The force uniting them all is Lou’s smoky, hypnagogic voice, which weaves through the verses like a needle through yarn. Never has this effect been so strong as on ‘The Surface’, her newest single.
Her folk impulses, always subtly at work on previous records, are sharply in focus here. A lilting acoustic guitar rhythm eases the track forward, reminiscent of Jessica Pratt’s recent album, which created a similarly hermetic and warm sound. But foggy vocal effects are reduced to a minimum, and Lou sings bright and clear: “I've seen where the heart goes when it is burning / I've followed smoke signals and turned up with nothing / We can't turn back time / But I wouldn't want to”. If the song is about the surfaces of people, and what lies beneath them, then each line is a simple stripping-back of the surface; taken together, the lyrics build an intricate and deceptively tricksy portrait of a stream of thoughts. Lou proves herself a master of the iceberg effect, not giving away everything and pulling you in further to examine her meaning.
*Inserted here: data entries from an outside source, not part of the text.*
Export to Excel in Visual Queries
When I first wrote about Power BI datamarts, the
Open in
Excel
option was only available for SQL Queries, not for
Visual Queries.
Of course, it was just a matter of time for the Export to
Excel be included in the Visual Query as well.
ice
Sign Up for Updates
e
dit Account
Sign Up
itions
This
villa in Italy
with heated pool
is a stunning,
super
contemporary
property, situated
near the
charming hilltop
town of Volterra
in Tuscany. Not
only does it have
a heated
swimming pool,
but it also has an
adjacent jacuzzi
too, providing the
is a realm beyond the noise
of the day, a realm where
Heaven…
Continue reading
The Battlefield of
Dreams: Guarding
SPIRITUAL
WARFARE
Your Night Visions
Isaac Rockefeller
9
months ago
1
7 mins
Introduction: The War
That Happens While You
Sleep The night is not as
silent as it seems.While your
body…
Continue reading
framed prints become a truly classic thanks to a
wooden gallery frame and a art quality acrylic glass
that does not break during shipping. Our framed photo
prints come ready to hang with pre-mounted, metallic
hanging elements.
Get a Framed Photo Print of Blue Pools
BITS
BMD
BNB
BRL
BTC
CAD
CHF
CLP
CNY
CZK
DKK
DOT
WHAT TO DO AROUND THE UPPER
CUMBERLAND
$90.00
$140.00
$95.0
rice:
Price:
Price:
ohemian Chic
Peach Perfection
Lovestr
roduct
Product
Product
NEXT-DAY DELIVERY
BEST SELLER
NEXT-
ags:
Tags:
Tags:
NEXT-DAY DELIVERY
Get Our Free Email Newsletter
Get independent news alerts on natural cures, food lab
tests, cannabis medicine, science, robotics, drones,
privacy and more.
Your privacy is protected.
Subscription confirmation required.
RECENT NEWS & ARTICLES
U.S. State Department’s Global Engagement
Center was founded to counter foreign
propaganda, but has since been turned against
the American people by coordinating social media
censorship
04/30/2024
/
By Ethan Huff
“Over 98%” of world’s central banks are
The other effect of 'The Surface' is a feeling of vintage familiarity, as if it has been pulled from a lost trove of 1970s classics by Vashti Bunyan, Melanie Safka, or Joni Mitchell - something you’ve heard but cannot place. In the truest sense of the world, it already feels classic, transporting you to the twilit place suggested on the hazy yellow artwork - a honeyed world in which it feels right to be trapped in.